Now it’s not even possible for the programmer to forget to open the connection. Humans are terrible at dealing with little technical pedantry like this, but that’s okay because computers are amazing at it! Why put the cognitive burden on the programmer when you can let the compiler handle it for you?

This is just one small example. Have a look through your code base and think about how many stateful processes you have where executing methods or procedures in order is required but not enforced by the compiler. Do you think you might have slipped up in there once or twice, but you just haven’t noticed yet?

Here’s another example. Many of the objects managed in our product have GUID keys, and so we have many methods which take a number of keys as arguments and retrieve various objects to do some work. Not all of these objects are of the same type, but because the keys are all of the same type, there’s nothing to stop us from mixing up the keys and using them to retrieve the wrong types of objects. How can I prevent myself from doing something like the following?

void DoWork(Guid gizmoKey, Guid hoozitKey)
{
  var gizmo = RetrieveGizmo(hoozitKey);
  var hoozit = RetrieveHoozit(gizmoKey);
  gizmo.Operate(hoozit);
}

I’m going to go with “make it a type error” again. If our keys were of different types, it would be a type error to try passing the hoozitKey to RetrieveGizmo. But I don’t want to invent a new key type for every type of object, plus GUIDs are perfect keys anyway. So what should I do?

Haskell has the best answer to this I’ve yet seen— newtypes. A newtype declaration in Haskell defines a new type that is identical to an existing type in every way —including its run-time behaviour and representation—with zero overhead, and with the amazing property that the two types are incompatible at compile-time. As an example,

newtype GizmoKey = GizmoKey UUID

This creates a new type called GizmoKey which is exactly the same thing as a UUID except for the fact that I can’t use a GizmoKey where a UUID is expected and vice versa—but there’s absolutely no run-time performance penalty for this, the indirection disappears.

This is a fantastic solution and surprisingly useful. You can use it to prevent dimension errors—adding meters to inches or something else nonsensical like that which is not checked by the compiler because both numbers are represented by floats. This is the kind of error that brought down the Mars Climate Orbiter, so don’t say it doesn’t happen, even to the best of us.

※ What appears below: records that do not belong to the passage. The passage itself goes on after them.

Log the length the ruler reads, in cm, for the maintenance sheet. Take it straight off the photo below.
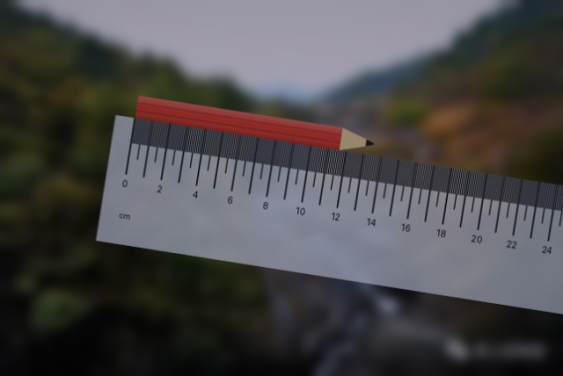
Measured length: 13.5 cm
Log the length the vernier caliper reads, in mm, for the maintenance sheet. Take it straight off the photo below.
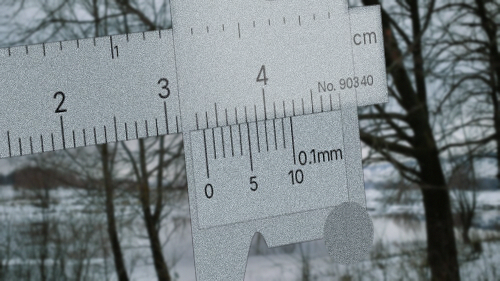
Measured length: 33.6 mm
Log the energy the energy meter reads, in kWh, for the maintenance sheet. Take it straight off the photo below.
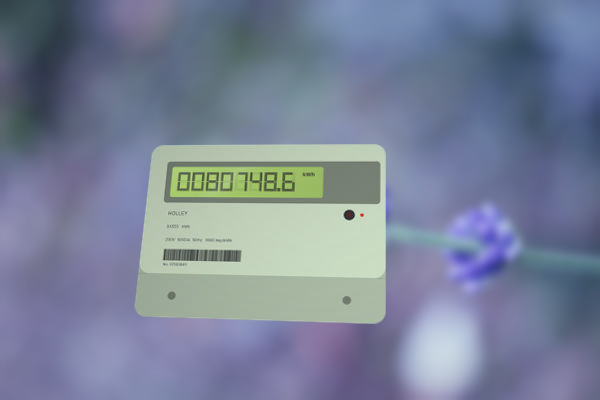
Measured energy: 80748.6 kWh
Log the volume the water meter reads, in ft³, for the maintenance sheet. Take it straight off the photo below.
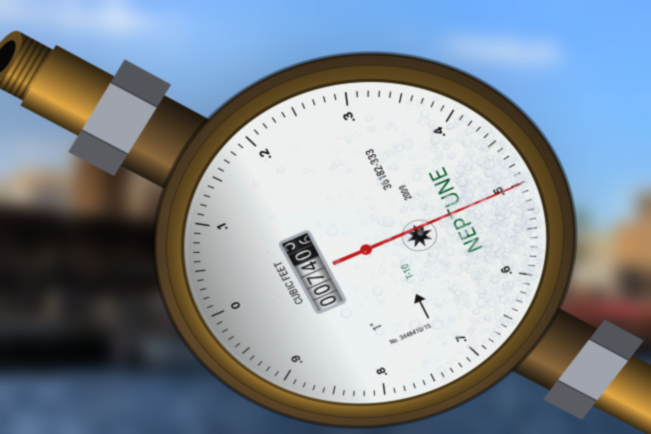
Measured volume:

If you look through your favourite programming language, you’ll see a bunch of features designed to make your life easier, and safer. But there are probably still dozens or hundreds of bugs lying dormant in your programs, out of reach of your compiler. Each time you discover one, think about how you could use language features to have the compiler enforce correctness for you. And if it can’t, think about what features you might add to help.

If you want to see this idea taken to the extreme, have a look at this fantastic talk called Type Driven Development in Idris which shows the cutting edge of type-system driven safety and correctness.